Physics...
Omegium said:
Ok, here some physics:
All calculations are done in metric system, for I'm from europe
Energy kinectic = .5*m*v^2
Energy gravity = m*g*h
An object weighting 200 pound (90 kg) does 1d6 points of damage if it falls over 10 ft. (3 mtr). The gravity acc is 9.81 m/s^2, in the netherlands
Egrav = 90 * 9.81 * 3 = 2648 J
So 2648 J is about 1d6 damage
The rest is calculatable with the first formula.
6.5 miles = 10.4 km/h = 2.89 m/s
The energy released would be: .5 * 45000 * 2.89^2 = 187922 J, or 71d6
As stated by others, this assumes that all energy is transferred to the victim... but when I saw this question, I thought of a different way of trying to figure it out that stays within D&D's abstract system (I think)...
Assumption:
Falling damage (from objects falling on characters, not characters falling to the ground) is essentially due to an object with a given mass smacking into the character at a given speed. In other words, I assume that if a character takes 1d6 hp of damage from a given object dropped from a height of ten feet, I can make some relations.
The object takes 0.791 seconds (g=32 ft/s^2=9.8 m/s^2) to fall from the release point to the character. At the time of impact, the object is moving at a speed of 25.3 ft/s (v=at).
Assumption:
An object moving at a given speed which hits a character from any direction, falling or not, inflicts the same amount of damage.

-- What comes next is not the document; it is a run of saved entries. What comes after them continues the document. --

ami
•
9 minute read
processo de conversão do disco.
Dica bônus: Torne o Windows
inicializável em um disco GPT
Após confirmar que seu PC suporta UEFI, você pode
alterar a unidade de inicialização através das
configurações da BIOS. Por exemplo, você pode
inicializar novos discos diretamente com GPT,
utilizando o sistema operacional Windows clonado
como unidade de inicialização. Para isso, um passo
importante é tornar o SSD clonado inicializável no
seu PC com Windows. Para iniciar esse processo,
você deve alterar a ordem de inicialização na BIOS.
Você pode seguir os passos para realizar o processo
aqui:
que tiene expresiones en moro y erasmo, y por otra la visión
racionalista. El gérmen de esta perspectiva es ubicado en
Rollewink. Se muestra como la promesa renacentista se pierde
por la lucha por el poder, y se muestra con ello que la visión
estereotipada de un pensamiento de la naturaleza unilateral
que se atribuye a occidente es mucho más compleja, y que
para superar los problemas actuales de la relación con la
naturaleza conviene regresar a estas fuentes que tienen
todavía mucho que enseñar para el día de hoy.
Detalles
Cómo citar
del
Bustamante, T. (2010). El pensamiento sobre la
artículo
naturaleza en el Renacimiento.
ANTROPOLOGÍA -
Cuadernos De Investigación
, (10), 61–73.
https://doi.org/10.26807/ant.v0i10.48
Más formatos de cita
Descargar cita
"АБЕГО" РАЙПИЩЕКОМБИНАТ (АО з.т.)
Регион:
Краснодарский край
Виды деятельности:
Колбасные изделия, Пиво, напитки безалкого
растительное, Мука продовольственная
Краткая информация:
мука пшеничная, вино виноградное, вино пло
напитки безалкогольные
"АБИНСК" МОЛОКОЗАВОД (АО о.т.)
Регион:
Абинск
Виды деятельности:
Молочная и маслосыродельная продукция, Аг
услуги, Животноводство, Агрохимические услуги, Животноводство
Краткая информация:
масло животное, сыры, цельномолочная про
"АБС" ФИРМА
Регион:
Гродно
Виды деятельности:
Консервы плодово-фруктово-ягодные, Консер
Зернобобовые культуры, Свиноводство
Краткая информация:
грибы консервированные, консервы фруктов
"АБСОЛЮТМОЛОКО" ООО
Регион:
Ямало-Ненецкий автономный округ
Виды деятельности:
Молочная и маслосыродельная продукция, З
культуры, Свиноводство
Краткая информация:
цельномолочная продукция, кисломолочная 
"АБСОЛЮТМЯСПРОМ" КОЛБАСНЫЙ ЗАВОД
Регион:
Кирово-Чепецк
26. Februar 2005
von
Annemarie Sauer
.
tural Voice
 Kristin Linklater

In other words, if an object inflicts 1d6 hp of damage by falling 10 feet onto my character (it is moving at 25.3 ft/s when it hits), it seems to me that if somebody threw the same object at my character horizontally (instead of vertically) at a rate of 25.3 ft/s, it would inflict 1d6 hp of damage, the same as though it had fallen on me.
F=ma, E=1/2 mv^2, and other strict physical equations for treatment of how Force/Energy are applied are not needed with these assumptions, all we need are the equations relating distance, velocity, acceleration, and time.
We can easily reverse-engineer the height from which the 50-ton object was dropped by calculating the time it would take for it to achieve the listed speed of 6.5 mph. 6.5 mph is equivalent to 9.53 ft/sec. Since v=at, and we know v (9.53 ft/s) and a (32 ft/s^2), we can find t (0.297 sec).
(This leads also to the consequence that since a round is 6 seconds long, the object has a move of ~60 feet... meaning that if the PCs run/sprint, moving 4xtheir base move, most medium-size PCs who are not too heavily encumbered should be able to beat this thing in a footrace... and a PC with no equipment should be able to move at least twice as fast as the object).
Now that we have the value of t, we can find the equivalent height from which it was dropped (d=0.5at^2)... the answer is 1.42 ft.
Now, I simply reference the SRD to see how much damage a 50-ton object does if dropped from a height of 1.42 feet... hmmm...
For each 200 pounds of an object’s weight, the object deals 1d6 points of damage, provided it falls at least 10 feet.
This tells me that I should prepare to do a freaking lot of damage... 50 tons comprises 500d6 points of damage...
But, we are given the caveat that the object must fall at least 10 feet, and our equivalent "fall" was only 1.42 feet.
Thus, by the rules, the 50 ton weight moving at 6.5 mph inflicts *no* damage (didn't fall far enough to "get started").
I would of course add a "common sense" corollary - a 50-ton weight smushes you up against something "immovable" (such as a wall), you get squished flat (dead), with a Ref save allowed to "get out of the way" first (a "save or die" situation).
Seems to me this is the simple way to handle it without trying to figure out exactly how many Joules of energy are in a d6... ;-)
--The Sigil